COBOL — short for Common Business-Oriented Language — remains entrenched in banks, insurers, government agencies. Its persistence has long shored up IBM’s mainframe business, consistently generating modernization projects.

Anthropic says the economics are changing. According to the company, Claude Code now handles the initial analysis that once consumed the bulk of time on COBOL modernization—think dependency mapping and flagging migration risks. Teams, the company claims, can finish these projects “in quarters instead of years.” Claude

IBM fired back that day, calling the discussion a category mistake. “Translating code is one thing. Modernizing a platform is something else entirely,” said Rob Thomas, IBM’s senior vice president for software and chief commercial officer. He pointed to the true challenge: handling everything around the code—data, transactions, security, and operations. Syntax isn’t the main issue. IBM Newsroom

Even so, Monday’s action made clear the market doesn’t hesitate to hit anything endangering the modernization business model. The selloff served as a wake-up: the ranks of “AI winners” can shuffle in a flash, no matter how long a company has been in enterprise automation.

Evercore ISI’s Amit Daryanani pointed out that while easier migration could initially appear like a downside, customers have already had options for years. Many continue to stick with IBM’s platforms—reliability and regulatory needs play a role, he told Moneycontrol, which cited Bloomberg.

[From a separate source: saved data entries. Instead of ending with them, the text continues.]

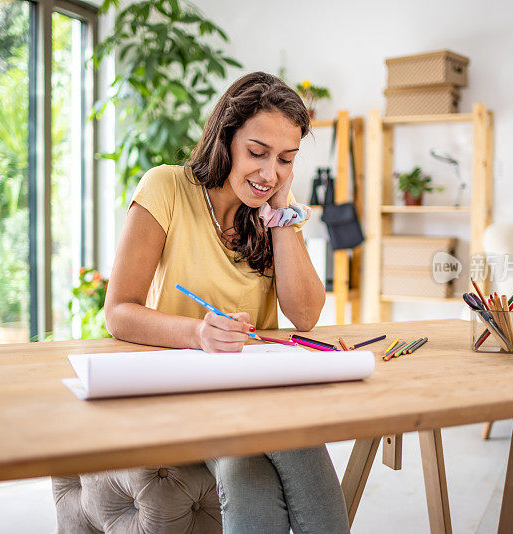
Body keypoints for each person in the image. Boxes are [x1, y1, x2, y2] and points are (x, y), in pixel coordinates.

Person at [104, 71, 350, 533]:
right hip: (184, 389)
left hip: (255, 393)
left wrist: (279, 213)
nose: (268, 173)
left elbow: (306, 314)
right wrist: (198, 333)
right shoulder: (167, 188)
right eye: (256, 153)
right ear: (225, 139)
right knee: (276, 457)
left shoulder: (275, 206)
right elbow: (118, 310)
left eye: (285, 159)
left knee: (255, 471)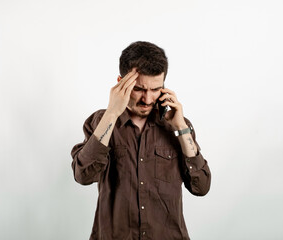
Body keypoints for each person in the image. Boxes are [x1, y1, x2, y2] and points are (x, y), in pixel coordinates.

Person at [71, 41, 211, 240]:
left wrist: (181, 128)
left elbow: (201, 187)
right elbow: (82, 175)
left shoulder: (179, 126)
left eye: (156, 89)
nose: (147, 99)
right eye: (139, 89)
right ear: (121, 83)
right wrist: (112, 113)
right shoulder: (101, 122)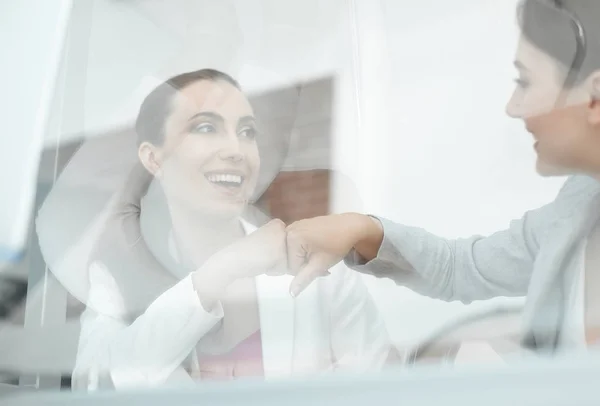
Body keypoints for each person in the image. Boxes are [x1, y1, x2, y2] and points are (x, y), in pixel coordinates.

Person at [284, 0, 600, 354]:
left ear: (593, 98)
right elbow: (459, 268)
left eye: (525, 82)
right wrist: (363, 229)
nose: (513, 107)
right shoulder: (577, 209)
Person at [72, 69, 392, 390]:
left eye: (247, 132)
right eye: (206, 127)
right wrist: (215, 276)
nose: (236, 150)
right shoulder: (115, 276)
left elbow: (385, 388)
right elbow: (93, 385)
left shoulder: (318, 266)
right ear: (153, 159)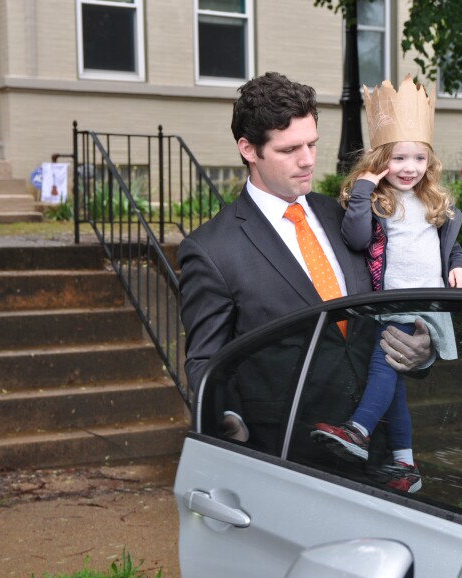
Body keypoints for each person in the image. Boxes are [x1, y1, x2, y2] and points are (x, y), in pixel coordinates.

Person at [177, 71, 431, 455]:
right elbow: (205, 363)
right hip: (285, 456)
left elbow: (393, 299)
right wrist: (229, 419)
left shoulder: (347, 216)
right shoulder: (212, 250)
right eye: (289, 150)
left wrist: (421, 351)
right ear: (248, 150)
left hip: (375, 450)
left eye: (312, 144)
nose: (307, 161)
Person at [311, 75, 462, 493]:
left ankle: (360, 431)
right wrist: (364, 188)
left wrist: (461, 267)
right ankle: (405, 464)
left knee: (386, 364)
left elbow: (451, 249)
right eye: (399, 158)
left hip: (425, 305)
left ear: (429, 162)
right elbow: (357, 238)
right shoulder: (379, 201)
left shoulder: (436, 203)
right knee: (393, 381)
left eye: (418, 159)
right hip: (390, 302)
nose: (409, 168)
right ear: (382, 159)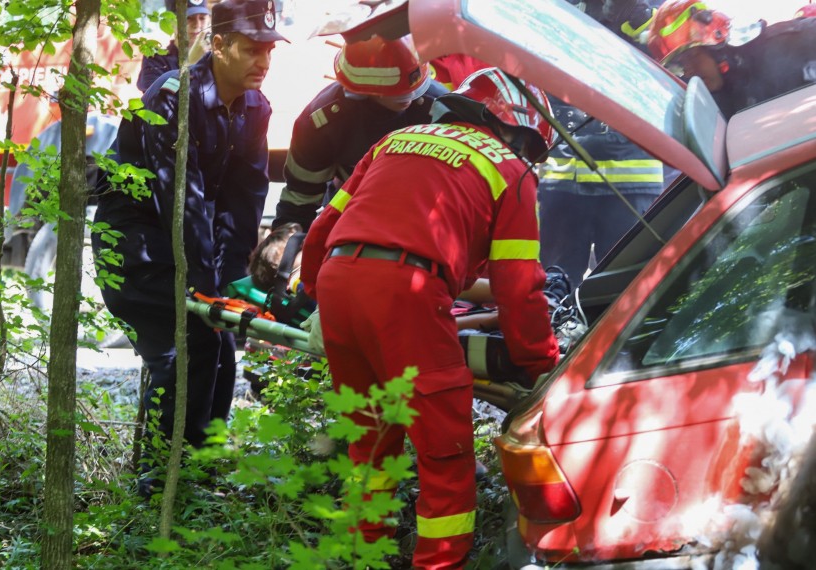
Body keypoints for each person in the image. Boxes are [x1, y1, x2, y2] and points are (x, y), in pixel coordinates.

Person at [299, 67, 560, 569]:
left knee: (370, 438)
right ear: (517, 129)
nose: (528, 158)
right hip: (405, 294)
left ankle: (363, 553)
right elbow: (518, 286)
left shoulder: (397, 140)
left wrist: (318, 293)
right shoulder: (511, 171)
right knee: (445, 452)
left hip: (338, 278)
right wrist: (539, 358)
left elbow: (324, 226)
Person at [91, 0, 286, 497]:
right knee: (188, 347)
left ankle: (198, 470)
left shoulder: (255, 106)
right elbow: (181, 198)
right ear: (217, 45)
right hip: (138, 251)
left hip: (184, 249)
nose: (262, 61)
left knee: (219, 342)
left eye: (269, 50)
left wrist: (232, 273)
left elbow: (246, 196)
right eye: (251, 49)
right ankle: (161, 481)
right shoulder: (172, 98)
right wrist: (203, 284)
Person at [538, 0, 665, 287]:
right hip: (563, 176)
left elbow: (671, 58)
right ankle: (556, 333)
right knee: (554, 286)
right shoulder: (552, 8)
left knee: (629, 287)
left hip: (630, 176)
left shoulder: (641, 8)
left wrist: (640, 15)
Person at [271, 34, 447, 231]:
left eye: (413, 90)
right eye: (396, 92)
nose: (408, 97)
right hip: (352, 217)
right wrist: (284, 239)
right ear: (363, 89)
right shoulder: (322, 124)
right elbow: (299, 200)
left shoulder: (442, 109)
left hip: (426, 217)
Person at [647, 0, 816, 119]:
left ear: (716, 45)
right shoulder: (716, 101)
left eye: (691, 57)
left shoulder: (795, 42)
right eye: (681, 64)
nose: (689, 71)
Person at [137, 0, 212, 92]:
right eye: (188, 18)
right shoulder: (155, 59)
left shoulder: (215, 56)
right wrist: (189, 65)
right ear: (170, 22)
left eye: (202, 18)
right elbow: (157, 101)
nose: (197, 25)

The risk is clear enough: should clients start thinking AI tools handle more of the modernization work solo, IBM’s grip on services pricing could loosen, and fresh competitors might pick up some of that business. That scenario would hit just as firms are still squeezing IT budgets even as they pour money into AI.

The bull argument isn’t neat, but it’s there: if modernization tools accelerate, project numbers might jump, and regulated clients could stick with IBM systems, even if AI takes the sting out of switching. The key issue—who grabs the wallet share as these tools advance—remains.

This week, attention turns to IBM’s remarks at the Morgan Stanley Technology, Media and Telecom Conference on March 3. After that, the spotlight shifts to IBM’s preliminary first-quarter earnings, set for April 22, as investors scan for cues on demand and any forward-looking statements.